13. Oktober 2022
Wir verlassen die Berge, es geht bis Bozen nur bergab. Falsch gedacht. Im Pustertal geht es immer wieder steil bergauf über Hügel und sogar über Pässe zwischen den Ortschaften. Durch einige Berge fahren wir durch Tunnels. Endlich eine längere Abfahrt. Und unten staunen wir. Es ist richtig warm, es gibt Weinberge und Palmen. Wir sind im Süden angekommen und wechseln schnell die Radhosen. Windwesten und Handschuhe, heute morgen noch notwendig, kommen in die Radtaschen. Das Pustertal ist zu Ende. Nun geht es weiter im Eisacktal.
Der Radweg im Eisacktal ist spektakulär. Und wir sind froh, dass es ihn gibt. Unter und neben uns fließt tosend die blaue Eisack. Neben und oft über uns sind nur Verkehrswege: Die Autobahn, eine Landstraße, die Bahnlinie. Meist auf Brücken oder durch Tunnels. Italiens Straßenbauer müssen sich in vielen Tälern mächtig was einfallen lassen. Wir sind froh, dass sie hier auch an die Radfahrer gedacht haben. Unbeschadet vom Straßenverkehr durch dieses enge wilde Tal einfach bergab zu düsen ist ein besonderes Privileg. Wir freuen uns noch mehr, als wir einen ewig langen Stau auf der Autobahn überholen dürfen. Richtung Bozen wird das Tal breiter, die ersten riesigen Apfelplantagen tauchen auf. Der Radfahrerverkehr nimmt zu. Bozen begrüßt uns als Radfahrerstadt. Wir staunen über das gut ausgebaute Netz an Radwegen. Doch uns scheint, je besser das Radwegenetz, desto mehr rasende Radfahrer gibt es. Wir sind in der Rush Hour. Das hatten wir doch schon mal in Kopenhagen. Doch während dort strenge Regeln galten, regiert hier das Chaos. Oder die italienische Mentalität. Es achtet keiner auf irgendwelche Vorfahrtsregeln, es wird einfach gefahren, egal, ob jemand behindert wird. Kurzes Schreien statt Hupen und es wird weiter gerast. Wir mittendrin mit unseren schweren Rädern. Unser Apartment liegt mitten im Zentrum. Wir kommen nur knapp ohne Unfall an. Die schweren Räder schleppen wir zwei Etagen hoch. Nach 100 km und der Schlepperei reicht es. Bozen sehen wir nur während eines kurzen Stadtbummels bei Nacht.

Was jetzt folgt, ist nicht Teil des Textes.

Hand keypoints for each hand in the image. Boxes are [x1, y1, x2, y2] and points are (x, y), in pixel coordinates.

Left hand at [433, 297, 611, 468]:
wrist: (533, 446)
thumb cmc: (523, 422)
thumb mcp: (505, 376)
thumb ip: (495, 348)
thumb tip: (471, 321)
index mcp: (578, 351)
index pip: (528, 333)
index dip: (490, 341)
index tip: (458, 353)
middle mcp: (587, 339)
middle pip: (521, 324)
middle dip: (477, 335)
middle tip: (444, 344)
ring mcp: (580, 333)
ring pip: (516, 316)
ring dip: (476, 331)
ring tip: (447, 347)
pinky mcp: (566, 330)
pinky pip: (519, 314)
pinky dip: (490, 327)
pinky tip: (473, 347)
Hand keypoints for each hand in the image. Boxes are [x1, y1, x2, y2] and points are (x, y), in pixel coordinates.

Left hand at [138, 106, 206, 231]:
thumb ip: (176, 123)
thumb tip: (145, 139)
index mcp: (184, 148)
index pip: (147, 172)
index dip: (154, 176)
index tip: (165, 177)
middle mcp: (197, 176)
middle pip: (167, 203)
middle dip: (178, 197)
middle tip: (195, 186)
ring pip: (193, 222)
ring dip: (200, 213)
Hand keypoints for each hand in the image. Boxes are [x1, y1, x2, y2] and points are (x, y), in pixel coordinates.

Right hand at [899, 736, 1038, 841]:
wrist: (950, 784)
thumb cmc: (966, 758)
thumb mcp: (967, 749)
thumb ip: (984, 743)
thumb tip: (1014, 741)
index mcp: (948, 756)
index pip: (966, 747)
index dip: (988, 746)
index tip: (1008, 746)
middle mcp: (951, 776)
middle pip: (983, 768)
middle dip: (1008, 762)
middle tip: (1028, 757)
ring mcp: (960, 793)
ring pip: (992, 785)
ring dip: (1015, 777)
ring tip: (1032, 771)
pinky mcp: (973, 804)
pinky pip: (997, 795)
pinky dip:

14. Oktober 2022 – Durch das Etschtal an den Gardasee
Kurz nach Bozen fließt die Eisack in den Etsch. Also fahren wir jetzt auf dem Etschtalradweg weiter. Er ist Teil der Via Claudia Augusta, die 700km von Donauwörth bis Venedig bzw. in die Poebene führt. Sie orientiert sich an der gleichnamigen Römerstraße, einem uralten Kultur- und Handelsweg. Doch die Römer müssen in unserem Streckenabschnitt mentale Stärke gehabt haben. Er ist weitgehend flach und geht meist geradeaus. Gegenwind bremst uns. Die Etsch ist ein schöner schnell fließender Fluss mit hohen Uferbäumen. Doch meist nehmen wir den Fluss gar nicht wahr.

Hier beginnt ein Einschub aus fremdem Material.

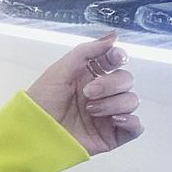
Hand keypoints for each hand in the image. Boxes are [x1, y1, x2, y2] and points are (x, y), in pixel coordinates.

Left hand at [25, 31, 142, 155]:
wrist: (35, 130)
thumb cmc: (42, 100)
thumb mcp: (60, 70)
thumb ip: (87, 51)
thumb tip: (113, 36)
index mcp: (90, 75)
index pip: (114, 61)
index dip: (119, 57)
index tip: (116, 58)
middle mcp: (102, 93)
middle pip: (126, 80)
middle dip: (110, 84)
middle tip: (87, 93)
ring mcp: (109, 114)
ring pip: (131, 101)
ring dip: (113, 103)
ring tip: (90, 111)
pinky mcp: (112, 135)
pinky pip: (136, 127)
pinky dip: (132, 122)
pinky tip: (115, 120)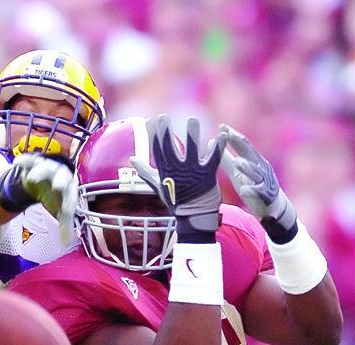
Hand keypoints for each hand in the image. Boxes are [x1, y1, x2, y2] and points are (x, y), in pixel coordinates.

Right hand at [0, 153, 76, 222]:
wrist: (44, 181)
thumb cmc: (55, 198)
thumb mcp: (61, 211)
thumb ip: (64, 226)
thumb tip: (66, 243)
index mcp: (69, 189)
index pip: (70, 196)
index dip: (68, 202)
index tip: (65, 209)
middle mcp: (61, 176)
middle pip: (62, 176)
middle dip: (60, 180)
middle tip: (57, 186)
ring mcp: (48, 167)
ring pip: (46, 167)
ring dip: (40, 172)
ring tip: (33, 178)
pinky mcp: (35, 162)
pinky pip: (30, 160)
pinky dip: (24, 161)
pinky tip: (18, 163)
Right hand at [131, 115, 226, 236]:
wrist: (195, 217)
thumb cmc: (176, 201)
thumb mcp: (159, 186)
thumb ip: (146, 171)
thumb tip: (132, 159)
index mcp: (165, 172)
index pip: (157, 151)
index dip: (154, 135)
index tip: (151, 120)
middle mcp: (177, 172)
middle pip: (170, 149)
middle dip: (166, 132)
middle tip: (164, 116)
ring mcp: (193, 173)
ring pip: (192, 150)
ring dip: (192, 135)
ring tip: (192, 120)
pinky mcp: (208, 174)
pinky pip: (214, 157)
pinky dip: (219, 144)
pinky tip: (223, 132)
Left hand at [220, 125, 296, 234]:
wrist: (273, 206)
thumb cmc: (253, 186)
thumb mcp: (237, 174)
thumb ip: (227, 160)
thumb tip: (212, 144)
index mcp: (253, 161)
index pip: (243, 145)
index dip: (233, 135)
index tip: (222, 126)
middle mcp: (261, 168)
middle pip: (251, 153)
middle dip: (241, 144)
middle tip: (230, 135)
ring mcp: (265, 181)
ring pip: (256, 172)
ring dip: (247, 167)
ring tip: (238, 162)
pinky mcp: (266, 195)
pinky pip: (259, 192)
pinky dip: (252, 190)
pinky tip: (244, 190)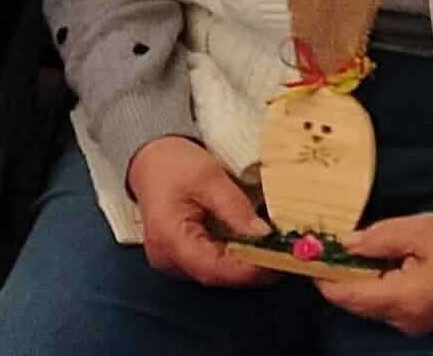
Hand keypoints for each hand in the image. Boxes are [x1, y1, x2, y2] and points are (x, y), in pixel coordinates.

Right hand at [123, 135, 271, 287]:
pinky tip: (251, 245)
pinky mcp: (180, 257)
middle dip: (252, 267)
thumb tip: (264, 236)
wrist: (149, 158)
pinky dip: (233, 257)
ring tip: (271, 247)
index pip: (214, 268)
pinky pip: (210, 264)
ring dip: (244, 263)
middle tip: (283, 252)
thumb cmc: (172, 163)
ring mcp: (172, 261)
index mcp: (169, 239)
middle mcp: (167, 258)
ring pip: (215, 273)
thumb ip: (235, 209)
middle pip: (216, 275)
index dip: (249, 268)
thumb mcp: (208, 177)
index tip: (278, 258)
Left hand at [324, 213, 432, 333]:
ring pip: (372, 302)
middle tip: (326, 242)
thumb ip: (376, 238)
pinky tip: (382, 259)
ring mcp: (416, 324)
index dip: (321, 274)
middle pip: (356, 301)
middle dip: (339, 274)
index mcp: (404, 300)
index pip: (345, 295)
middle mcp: (406, 321)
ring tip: (355, 245)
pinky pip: (389, 303)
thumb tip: (343, 244)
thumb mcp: (419, 230)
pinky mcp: (424, 319)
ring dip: (360, 277)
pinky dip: (378, 282)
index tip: (306, 251)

Das Tal ist sehr breit, ganz anders als gestern das Eisacktal. Und Apfelplantagen so weit das Auge reicht. Jetzt wissen wir, wo die ganzen Äpfel herkommen, die in allen Supermärkten, die wir vom Nordkap bis Südtirol besucht haben, verkauft werden. Und dabei haben wir unterwegs so viele Apfelbäume am Wegesrand gesehen, deren Äpfel einfach verrotten. Nur, weil sie nicht so schön sind wie diese hier. Uns haben sie geschmeckt. Insgesamt ist der Etschtalabschnitt eher langweilig. Es gibt auch nur eine Sorte Äpfel. Und er ist laut. Immer wieder fahren wir entlang der Autobahn. Eine Abwechselung gibt es nachdem wir Südtirol verlassen haben. Im Trentino begleiten uns nun Weinfelder. Der Wein muss hier waagerecht wachsen.
Endlich können wir nach Rovereto in Richtung Gardasee abzweigen. Doch dann kommt noch ein richtiger Pass. Und kurz vor Torbole eine wahnsinnig steile Abfahrt. Mit quietschenden Bremsen kommen wir an. Vom See sehen wir wenig. Es ist neblig. Es wimmelt von Touristen. So viele wie noch in keinem Ort unserer Tour. Mit der Vespa leitet uns unser Vermieter zu unserer kleinen Wohnung. 115 km sind geschafft.